Lines to be reproduced exactly: the one that holds "1121 125 125.70" and all those after it through the end of the data. Include no others.

● **Given records**:
>>>
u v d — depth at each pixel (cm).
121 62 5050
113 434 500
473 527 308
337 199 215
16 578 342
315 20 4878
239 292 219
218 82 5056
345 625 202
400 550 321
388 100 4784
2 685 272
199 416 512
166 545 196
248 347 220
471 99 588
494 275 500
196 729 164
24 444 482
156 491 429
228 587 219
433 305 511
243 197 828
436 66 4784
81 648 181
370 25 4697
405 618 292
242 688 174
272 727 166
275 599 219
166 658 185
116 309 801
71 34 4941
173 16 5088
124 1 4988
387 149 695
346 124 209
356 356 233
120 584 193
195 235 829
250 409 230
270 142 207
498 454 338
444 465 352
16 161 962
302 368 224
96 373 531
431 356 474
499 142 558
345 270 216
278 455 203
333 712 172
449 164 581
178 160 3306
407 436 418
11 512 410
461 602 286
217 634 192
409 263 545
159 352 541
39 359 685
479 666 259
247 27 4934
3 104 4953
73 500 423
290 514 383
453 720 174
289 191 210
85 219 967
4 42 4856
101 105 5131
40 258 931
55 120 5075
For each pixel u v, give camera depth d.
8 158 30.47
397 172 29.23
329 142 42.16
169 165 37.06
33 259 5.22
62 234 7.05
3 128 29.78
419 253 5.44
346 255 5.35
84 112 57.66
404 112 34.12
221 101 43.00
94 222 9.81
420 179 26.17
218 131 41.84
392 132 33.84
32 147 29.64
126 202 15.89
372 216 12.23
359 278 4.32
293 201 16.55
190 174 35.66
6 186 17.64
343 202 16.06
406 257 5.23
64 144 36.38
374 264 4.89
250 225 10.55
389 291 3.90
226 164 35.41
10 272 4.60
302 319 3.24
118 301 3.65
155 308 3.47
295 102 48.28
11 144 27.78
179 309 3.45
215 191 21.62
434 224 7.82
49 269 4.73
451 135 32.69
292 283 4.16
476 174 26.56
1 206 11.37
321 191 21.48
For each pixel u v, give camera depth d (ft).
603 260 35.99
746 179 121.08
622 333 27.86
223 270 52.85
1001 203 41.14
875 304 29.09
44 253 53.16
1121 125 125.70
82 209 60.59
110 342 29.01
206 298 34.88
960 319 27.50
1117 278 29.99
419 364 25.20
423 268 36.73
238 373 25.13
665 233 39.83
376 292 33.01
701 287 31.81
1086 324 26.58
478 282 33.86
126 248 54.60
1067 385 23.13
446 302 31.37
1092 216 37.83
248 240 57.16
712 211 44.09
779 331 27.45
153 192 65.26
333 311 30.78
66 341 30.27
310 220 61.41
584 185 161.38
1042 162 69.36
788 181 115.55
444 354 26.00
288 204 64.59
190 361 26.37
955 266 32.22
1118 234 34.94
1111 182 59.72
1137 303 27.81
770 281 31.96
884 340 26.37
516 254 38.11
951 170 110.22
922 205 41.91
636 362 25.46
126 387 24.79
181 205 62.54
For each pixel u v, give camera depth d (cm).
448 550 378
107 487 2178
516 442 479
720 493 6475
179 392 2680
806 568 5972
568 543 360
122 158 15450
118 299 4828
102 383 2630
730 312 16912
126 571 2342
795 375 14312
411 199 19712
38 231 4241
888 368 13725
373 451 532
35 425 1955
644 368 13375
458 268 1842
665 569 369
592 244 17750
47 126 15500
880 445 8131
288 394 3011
<<<
● **Written response**:
1121 125 125.70
82 209 60.59
110 342 29.01
206 298 34.88
960 319 27.50
1117 278 29.99
419 364 25.20
423 268 36.73
238 373 25.13
665 233 39.83
376 292 33.01
701 287 31.81
1086 324 26.58
478 282 33.86
126 248 54.60
1067 385 23.13
446 302 31.37
1092 216 37.83
248 240 57.16
712 211 44.09
779 331 27.45
153 192 65.26
333 311 30.78
66 341 30.27
310 220 61.41
584 185 161.38
1042 162 69.36
788 181 115.55
444 354 26.00
288 204 64.59
190 361 26.37
955 266 32.22
1118 234 34.94
1111 182 59.72
1137 303 27.81
770 281 31.96
884 340 26.37
516 254 38.11
951 170 110.22
922 205 41.91
636 362 25.46
126 387 24.79
181 205 62.54
For each pixel u v, give camera depth d (cm).
448 550 378
107 487 2178
516 442 479
720 493 6475
179 392 2680
806 568 5972
568 543 360
122 158 15450
118 299 4828
102 383 2630
730 312 16912
126 571 2342
795 375 14312
411 199 19712
38 231 4241
888 368 13725
373 451 532
35 425 1955
644 368 13375
458 268 1842
665 569 369
592 244 17750
47 126 15500
880 445 8131
288 394 3011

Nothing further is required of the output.